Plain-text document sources
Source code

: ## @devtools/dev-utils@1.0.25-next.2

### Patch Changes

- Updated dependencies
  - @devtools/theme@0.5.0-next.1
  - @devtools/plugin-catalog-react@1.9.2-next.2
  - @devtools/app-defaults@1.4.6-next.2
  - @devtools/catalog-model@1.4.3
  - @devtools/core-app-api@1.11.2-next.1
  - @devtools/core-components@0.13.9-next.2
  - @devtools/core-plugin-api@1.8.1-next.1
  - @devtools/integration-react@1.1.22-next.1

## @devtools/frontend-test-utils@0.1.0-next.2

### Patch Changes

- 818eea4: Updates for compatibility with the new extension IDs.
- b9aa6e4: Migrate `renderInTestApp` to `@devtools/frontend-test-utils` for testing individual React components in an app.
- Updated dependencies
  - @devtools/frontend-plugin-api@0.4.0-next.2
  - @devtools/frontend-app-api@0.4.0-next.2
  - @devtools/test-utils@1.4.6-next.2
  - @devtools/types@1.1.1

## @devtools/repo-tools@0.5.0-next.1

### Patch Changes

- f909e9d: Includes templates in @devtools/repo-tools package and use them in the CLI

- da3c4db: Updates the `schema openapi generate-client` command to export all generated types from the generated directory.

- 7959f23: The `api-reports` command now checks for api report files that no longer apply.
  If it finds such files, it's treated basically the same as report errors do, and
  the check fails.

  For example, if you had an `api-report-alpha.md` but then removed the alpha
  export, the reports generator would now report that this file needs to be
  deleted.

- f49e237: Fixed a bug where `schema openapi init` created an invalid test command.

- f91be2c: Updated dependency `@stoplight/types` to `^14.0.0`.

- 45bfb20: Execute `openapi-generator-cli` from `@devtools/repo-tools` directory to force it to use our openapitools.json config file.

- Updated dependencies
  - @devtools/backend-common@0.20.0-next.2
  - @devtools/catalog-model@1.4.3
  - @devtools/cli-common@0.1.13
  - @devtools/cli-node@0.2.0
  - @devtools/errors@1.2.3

> Brief: Word for word, repeat every line of the data.

> Finished task:
Source code

: ## @devtools/dev-utils@1.0.25-next.2

### Patch Changes

- Updated dependencies
  - @devtools/theme@0.5.0-next.1
  - @devtools/plugin-catalog-react@1.9.2-next.2
  - @devtools/app-defaults@1.4.6-next.2
  - @devtools/catalog-model@1.4.3
  - @devtools/core-app-api@1.11.2-next.1
  - @devtools/core-components@0.13.9-next.2
  - @devtools/core-plugin-api@1.8.1-next.1
  - @devtools/integration-react@1.1.22-next.1

## @devtools/frontend-test-utils@0.1.0-next.2

### Patch Changes

- 818eea4: Updates for compatibility with the new extension IDs.
- b9aa6e4: Migrate `renderInTestApp` to `@devtools/frontend-test-utils` for testing individual React components in an app.
- Updated dependencies
  - @devtools/frontend-plugin-api@0.4.0-next.2
  - @devtools/frontend-app-api@0.4.0-next.2
  - @devtools/test-utils@1.4.6-next.2
  - @devtools/types@1.1.1

## @devtools/repo-tools@0.5.0-next.1

### Patch Changes

- f909e9d: Includes templates in @devtools/repo-tools package and use them in the CLI

- da3c4db: Updates the `schema openapi generate-client` command to export all generated types from the generated directory.

- 7959f23: The `api-reports` command now checks for api report files that no longer apply.
  If it finds such files, it's treated basically the same as report errors do, and
  the check fails.

  For example, if you had an `api-report-alpha.md` but then removed the alpha
  export, the reports generator would now report that this file needs to be
  deleted.

- f49e237: Fixed a bug where `schema openapi init` created an invalid test command.

- f91be2c: Updated dependency `@stoplight/types` to `^14.0.0`.

- 45bfb20: Execute `openapi-generator-cli` from `@devtools/repo-tools` directory to force it to use our openapitools.json config file.

- Updated dependencies
  - @devtools/backend-common@0.20.0-next.2
  - @devtools/catalog-model@1.4.3
  - @devtools/cli-common@0.1.13
  - @devtools/cli-node@0.2.0
  - @devtools/errors@1.2.3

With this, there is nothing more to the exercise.